TASK INPUTS:
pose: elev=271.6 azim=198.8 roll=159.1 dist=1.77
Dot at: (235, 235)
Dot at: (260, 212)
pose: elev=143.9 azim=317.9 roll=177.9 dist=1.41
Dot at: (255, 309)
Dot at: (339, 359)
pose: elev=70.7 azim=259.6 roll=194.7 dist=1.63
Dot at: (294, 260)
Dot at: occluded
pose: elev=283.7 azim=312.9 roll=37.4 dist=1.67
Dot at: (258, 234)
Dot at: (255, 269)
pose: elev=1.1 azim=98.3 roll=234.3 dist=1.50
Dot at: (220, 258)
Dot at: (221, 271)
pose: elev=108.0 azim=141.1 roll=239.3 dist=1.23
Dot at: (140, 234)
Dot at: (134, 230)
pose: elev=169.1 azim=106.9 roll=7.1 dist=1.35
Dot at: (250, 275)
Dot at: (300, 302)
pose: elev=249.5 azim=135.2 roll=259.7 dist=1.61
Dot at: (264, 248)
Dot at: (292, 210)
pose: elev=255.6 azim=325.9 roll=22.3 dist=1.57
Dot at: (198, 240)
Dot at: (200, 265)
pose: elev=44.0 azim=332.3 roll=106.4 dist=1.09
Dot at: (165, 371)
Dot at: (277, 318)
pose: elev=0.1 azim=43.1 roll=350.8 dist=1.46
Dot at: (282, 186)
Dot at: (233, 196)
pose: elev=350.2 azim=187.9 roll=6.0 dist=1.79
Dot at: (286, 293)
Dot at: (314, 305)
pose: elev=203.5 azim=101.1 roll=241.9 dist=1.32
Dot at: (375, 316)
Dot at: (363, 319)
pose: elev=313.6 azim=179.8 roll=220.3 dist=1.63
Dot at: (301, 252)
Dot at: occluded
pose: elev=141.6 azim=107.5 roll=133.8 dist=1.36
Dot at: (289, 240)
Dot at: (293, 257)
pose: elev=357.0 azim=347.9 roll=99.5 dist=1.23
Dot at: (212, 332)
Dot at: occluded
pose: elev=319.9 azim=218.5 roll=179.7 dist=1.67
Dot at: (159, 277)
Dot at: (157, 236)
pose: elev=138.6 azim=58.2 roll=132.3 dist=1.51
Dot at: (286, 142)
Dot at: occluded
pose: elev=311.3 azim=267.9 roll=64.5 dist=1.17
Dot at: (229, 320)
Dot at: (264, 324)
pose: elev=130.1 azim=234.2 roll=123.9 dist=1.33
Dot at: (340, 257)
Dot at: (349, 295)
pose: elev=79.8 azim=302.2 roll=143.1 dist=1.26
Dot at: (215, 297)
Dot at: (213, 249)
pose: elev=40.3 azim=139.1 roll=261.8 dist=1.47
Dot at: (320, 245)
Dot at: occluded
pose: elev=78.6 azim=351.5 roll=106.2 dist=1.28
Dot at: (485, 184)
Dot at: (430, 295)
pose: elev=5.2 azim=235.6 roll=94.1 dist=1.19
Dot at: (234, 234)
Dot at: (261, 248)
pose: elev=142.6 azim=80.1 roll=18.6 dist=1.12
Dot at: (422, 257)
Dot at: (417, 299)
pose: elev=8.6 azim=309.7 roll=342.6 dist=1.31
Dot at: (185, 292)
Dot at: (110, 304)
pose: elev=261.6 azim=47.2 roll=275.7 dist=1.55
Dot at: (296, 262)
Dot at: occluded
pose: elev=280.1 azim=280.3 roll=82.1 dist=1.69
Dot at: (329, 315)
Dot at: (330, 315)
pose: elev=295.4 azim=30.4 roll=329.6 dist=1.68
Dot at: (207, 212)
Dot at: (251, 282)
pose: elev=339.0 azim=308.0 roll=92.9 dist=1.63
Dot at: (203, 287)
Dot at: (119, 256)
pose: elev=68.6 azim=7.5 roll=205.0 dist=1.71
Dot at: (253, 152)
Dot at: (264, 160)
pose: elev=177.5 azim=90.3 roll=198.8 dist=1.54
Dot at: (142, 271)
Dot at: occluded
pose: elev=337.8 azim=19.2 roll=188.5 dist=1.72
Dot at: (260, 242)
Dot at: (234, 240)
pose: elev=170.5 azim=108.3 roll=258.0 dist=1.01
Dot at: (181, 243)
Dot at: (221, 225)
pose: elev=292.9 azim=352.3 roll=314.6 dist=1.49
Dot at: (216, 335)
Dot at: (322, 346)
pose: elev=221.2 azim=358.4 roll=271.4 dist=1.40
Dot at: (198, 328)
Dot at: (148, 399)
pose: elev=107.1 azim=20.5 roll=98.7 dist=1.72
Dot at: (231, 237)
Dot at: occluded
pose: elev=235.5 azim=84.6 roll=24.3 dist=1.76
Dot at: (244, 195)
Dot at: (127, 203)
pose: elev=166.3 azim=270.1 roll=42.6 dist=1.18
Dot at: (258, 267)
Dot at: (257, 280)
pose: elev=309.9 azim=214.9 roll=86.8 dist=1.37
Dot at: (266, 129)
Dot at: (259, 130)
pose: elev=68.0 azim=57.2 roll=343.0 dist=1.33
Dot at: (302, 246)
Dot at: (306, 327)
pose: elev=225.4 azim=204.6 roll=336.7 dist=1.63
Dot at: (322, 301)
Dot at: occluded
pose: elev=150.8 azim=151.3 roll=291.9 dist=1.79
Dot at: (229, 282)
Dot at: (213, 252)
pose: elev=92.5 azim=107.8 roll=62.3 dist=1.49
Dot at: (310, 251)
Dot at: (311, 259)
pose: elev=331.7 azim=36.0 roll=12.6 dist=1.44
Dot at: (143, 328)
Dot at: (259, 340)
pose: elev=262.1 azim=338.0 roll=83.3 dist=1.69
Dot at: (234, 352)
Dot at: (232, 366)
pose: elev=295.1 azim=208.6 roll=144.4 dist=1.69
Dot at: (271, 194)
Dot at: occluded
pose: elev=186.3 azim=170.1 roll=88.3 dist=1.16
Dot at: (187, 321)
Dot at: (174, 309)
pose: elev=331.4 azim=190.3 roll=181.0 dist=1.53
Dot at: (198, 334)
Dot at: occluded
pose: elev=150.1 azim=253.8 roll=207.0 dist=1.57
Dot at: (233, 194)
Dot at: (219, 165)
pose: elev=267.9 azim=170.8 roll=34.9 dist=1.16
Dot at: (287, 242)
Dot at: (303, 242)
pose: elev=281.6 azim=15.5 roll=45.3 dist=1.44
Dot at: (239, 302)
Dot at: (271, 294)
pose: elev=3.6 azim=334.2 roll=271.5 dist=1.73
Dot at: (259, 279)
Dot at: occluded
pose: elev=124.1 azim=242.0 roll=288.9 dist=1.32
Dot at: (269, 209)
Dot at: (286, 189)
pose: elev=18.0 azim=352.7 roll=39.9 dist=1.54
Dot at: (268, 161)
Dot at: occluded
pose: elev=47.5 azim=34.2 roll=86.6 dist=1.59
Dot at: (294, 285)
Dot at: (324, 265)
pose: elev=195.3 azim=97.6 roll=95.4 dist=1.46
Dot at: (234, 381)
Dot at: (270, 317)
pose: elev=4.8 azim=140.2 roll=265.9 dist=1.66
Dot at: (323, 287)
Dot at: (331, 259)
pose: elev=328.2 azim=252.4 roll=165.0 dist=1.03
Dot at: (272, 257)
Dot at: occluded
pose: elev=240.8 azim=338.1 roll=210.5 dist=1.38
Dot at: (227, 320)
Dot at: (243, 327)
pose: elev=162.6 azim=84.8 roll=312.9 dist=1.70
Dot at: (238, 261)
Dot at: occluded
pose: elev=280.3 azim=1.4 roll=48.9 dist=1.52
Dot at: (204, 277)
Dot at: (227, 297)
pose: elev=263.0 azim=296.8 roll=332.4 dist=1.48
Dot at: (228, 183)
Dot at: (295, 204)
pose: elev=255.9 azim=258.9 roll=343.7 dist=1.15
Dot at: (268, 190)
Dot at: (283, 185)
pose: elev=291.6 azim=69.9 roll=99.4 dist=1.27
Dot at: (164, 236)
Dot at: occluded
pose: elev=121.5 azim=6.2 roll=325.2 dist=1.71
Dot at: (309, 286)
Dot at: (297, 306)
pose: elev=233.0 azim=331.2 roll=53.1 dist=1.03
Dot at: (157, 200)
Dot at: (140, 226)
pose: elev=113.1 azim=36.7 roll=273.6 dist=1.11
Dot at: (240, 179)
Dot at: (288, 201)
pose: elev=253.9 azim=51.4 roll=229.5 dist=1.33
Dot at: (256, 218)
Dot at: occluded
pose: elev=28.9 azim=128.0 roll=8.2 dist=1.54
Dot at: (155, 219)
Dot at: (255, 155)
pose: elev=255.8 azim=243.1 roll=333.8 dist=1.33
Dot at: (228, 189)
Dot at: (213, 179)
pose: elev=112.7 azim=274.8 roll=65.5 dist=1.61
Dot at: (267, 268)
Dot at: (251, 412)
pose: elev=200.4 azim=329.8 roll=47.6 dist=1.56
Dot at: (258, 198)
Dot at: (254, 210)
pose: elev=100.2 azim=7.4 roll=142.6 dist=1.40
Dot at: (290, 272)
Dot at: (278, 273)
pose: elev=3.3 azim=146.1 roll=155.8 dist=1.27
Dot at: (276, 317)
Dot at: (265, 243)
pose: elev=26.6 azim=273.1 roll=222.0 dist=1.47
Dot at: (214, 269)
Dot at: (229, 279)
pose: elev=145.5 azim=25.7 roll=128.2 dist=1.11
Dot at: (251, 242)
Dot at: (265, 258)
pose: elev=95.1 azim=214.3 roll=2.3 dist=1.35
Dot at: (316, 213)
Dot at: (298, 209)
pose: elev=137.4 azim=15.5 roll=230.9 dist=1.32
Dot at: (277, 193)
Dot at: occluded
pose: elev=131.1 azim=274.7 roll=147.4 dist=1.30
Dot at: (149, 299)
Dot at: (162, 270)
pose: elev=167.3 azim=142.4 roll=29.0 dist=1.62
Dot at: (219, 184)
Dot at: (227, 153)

WHAT IS BEING ASKED: Write out the material above word for word, starting at its first line and ending at the line that contains "Dot at: (213, 249)".

EXERCISE SOLUTION:
pose: elev=271.6 azim=198.8 roll=159.1 dist=1.77
Dot at: (235, 235)
Dot at: (260, 212)
pose: elev=143.9 azim=317.9 roll=177.9 dist=1.41
Dot at: (255, 309)
Dot at: (339, 359)
pose: elev=70.7 azim=259.6 roll=194.7 dist=1.63
Dot at: (294, 260)
Dot at: occluded
pose: elev=283.7 azim=312.9 roll=37.4 dist=1.67
Dot at: (258, 234)
Dot at: (255, 269)
pose: elev=1.1 azim=98.3 roll=234.3 dist=1.50
Dot at: (220, 258)
Dot at: (221, 271)
pose: elev=108.0 azim=141.1 roll=239.3 dist=1.23
Dot at: (140, 234)
Dot at: (134, 230)
pose: elev=169.1 azim=106.9 roll=7.1 dist=1.35
Dot at: (250, 275)
Dot at: (300, 302)
pose: elev=249.5 azim=135.2 roll=259.7 dist=1.61
Dot at: (264, 248)
Dot at: (292, 210)
pose: elev=255.6 azim=325.9 roll=22.3 dist=1.57
Dot at: (198, 240)
Dot at: (200, 265)
pose: elev=44.0 azim=332.3 roll=106.4 dist=1.09
Dot at: (165, 371)
Dot at: (277, 318)
pose: elev=0.1 azim=43.1 roll=350.8 dist=1.46
Dot at: (282, 186)
Dot at: (233, 196)
pose: elev=350.2 azim=187.9 roll=6.0 dist=1.79
Dot at: (286, 293)
Dot at: (314, 305)
pose: elev=203.5 azim=101.1 roll=241.9 dist=1.32
Dot at: (375, 316)
Dot at: (363, 319)
pose: elev=313.6 azim=179.8 roll=220.3 dist=1.63
Dot at: (301, 252)
Dot at: occluded
pose: elev=141.6 azim=107.5 roll=133.8 dist=1.36
Dot at: (289, 240)
Dot at: (293, 257)
pose: elev=357.0 azim=347.9 roll=99.5 dist=1.23
Dot at: (212, 332)
Dot at: occluded
pose: elev=319.9 azim=218.5 roll=179.7 dist=1.67
Dot at: (159, 277)
Dot at: (157, 236)
pose: elev=138.6 azim=58.2 roll=132.3 dist=1.51
Dot at: (286, 142)
Dot at: occluded
pose: elev=311.3 azim=267.9 roll=64.5 dist=1.17
Dot at: (229, 320)
Dot at: (264, 324)
pose: elev=130.1 azim=234.2 roll=123.9 dist=1.33
Dot at: (340, 257)
Dot at: (349, 295)
pose: elev=79.8 azim=302.2 roll=143.1 dist=1.26
Dot at: (215, 297)
Dot at: (213, 249)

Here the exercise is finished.